In western Mosul, with its crowded neighborhoods and increasingly complex ring of Islamic State defensive positions, the machines have become more crucial — and more of a target — than ever.

Soldiers such as Shwele, and the construction equipment they pilot, provide insight into what the fighting in the city has turned into after eight months of near-continuous combat. The battle is a daily grind, and despite the presence of drones, GPS-guided artillery and U.S. jets, the best way forward is still behind a mobile wall of steel.

Only a handful of neighborhoods in Mosul remain in the militant group’s hands — including the Old City, where tens of thousands of people live. The Islamic State has fortified these areas, digging trenches and clogging streets with earthen berms in an attempt to delay Iraq’s final push.

Once the main logistics hub for the Islamic State’s operations in Iraq and the birthplace of its self-declared caliphate, Mosul is critical for both sides.

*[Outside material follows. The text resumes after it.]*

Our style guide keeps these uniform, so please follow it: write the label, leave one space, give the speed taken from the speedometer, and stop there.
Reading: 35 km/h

While Iraqi and U.S. officers have suggested that the fighting will end soon, some also have cautioned that the last stages of the battle will likely be the bloodiest.

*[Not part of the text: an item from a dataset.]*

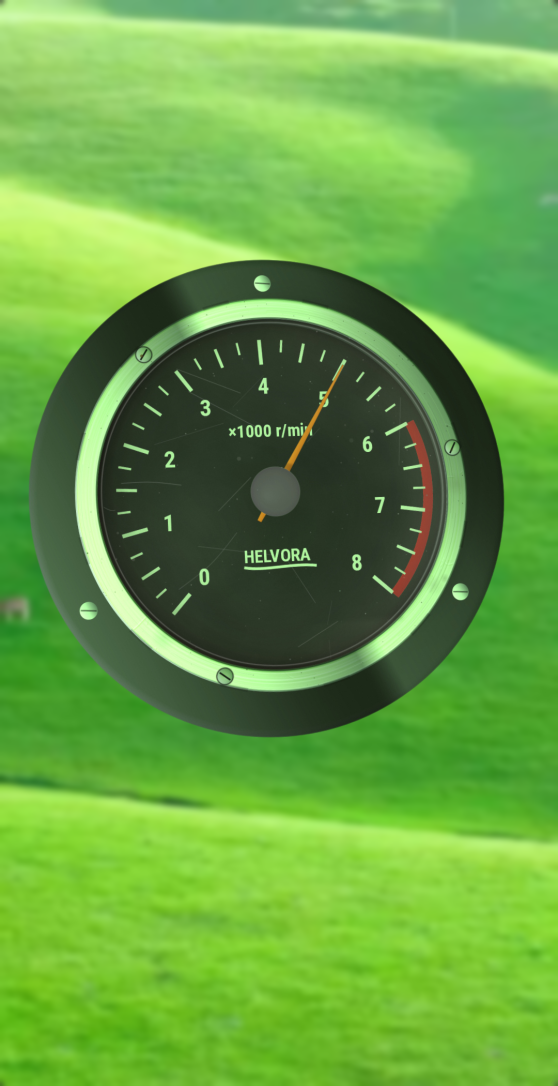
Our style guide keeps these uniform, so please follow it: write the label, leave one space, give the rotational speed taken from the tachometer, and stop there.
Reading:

As the final offensive begins, Shwele will be alone in the cab of his bulldozer, elevated 10 feet off the ground.

His job will be twofold: to break through the Islamic State’s defenses and to provide a barrier for whatever comes at the advancing troops behind him. Aside from screening for car bombs and acting as a mobile barricade with a top speed of just over 6 mph, his machine’s 12-foot-wide blade will also act as a de facto minesweeper.

Schwele’s dozer is a Caterpillar D7R, built in the United States. It is one of 132 sent to Iraq by the Pentagon since March 2015, according to data provided by the Defense Logistics Agency. It has additional armor but carries no weapons and weighs more than 32 tons. Websites price the civilian variant of the bulldozer at upwards of $200,000.

Around the time the United States was sending the first bulldozers to Iraq, Schwele joined the Iraqi Counter Terrorism Service, the U.S.-trained contingent of soldiers that has led nearly every offensive since the Islamic State swept across parts of Iraq three years ago. He wanted to see combat and instead was placed in a logistics battalion.

“I joined to fight, but then I realized that my job is more important than the job of the fighter on the ground,” he said.

Shwele fought in Anbar province as a bulldozer driver before being sent to Mosul. He described breaking through a berm in Fallujah under so much fire that the noise in his cab was deafening. Sometimes, Schwele said, he can still hear those bullets ricocheting off his machine even when he is far from the front.

Shwele’s two best friends — both bulldozer drivers — were killed in Mosul. One died in the eastern part of the city when a car bomb hit him, and the other a few months later after a recoilless rifle round tore through his cab.

Massive and slow, the vehicles are a favorite target of the Islamic State. When they appear at the end of a street, the militants target their engine with rockets and car bombs.

The car bomb that knocked out Shwele’s bulldozer earlier this month in the Ar Rafa’l neighborhood of Mosul sent steel into his left arm. He walked away but found his way back to the front 24 hours later.

As the counterterrorism forces moved to encircle some of the final neighborhoods of the city in May, three drivers were wounded in one day of fighting. With only one driver left, Maj. Ehab Jalil, a battalion commander for the unit, stopped the offensive.

The counterterrorism troops have lost eight bulldozers in eastern and western Mosul, according to their head logistics officer, Brig. Gen. Ali Jamal. Their burned-out hulks are scattered among the ruins of the city.

Last month, the Iraqi Federal Police put out a call for volunteers following the deaths of dozens of their bulldozer drivers in a battle. Mohammed Kareem Ahmed, 27, and Muhsin Harir, 40, both infantrymen, raised their hands.

The men were given a 10-day training course on the tarmac of the Mosul airport before being sent to the front. They share a wheeled loader, nicknamed The Cutter, that does the same work as its tracked counterparts.

There are roughly 10 bulldozer drivers for Harir and Ahmed’s Federal Police division, and both say they need more people and at least three more bulldozers before they have what they need to go into the Old City.

Among one another, the bulldozer drivers within the Federal Police call themselves “The Suiciders,” a name bandied about with a grinning pride.

“The infantry, they can hide behind a Humvee or a berm,” Ahmed said. “I hide behind nothing.”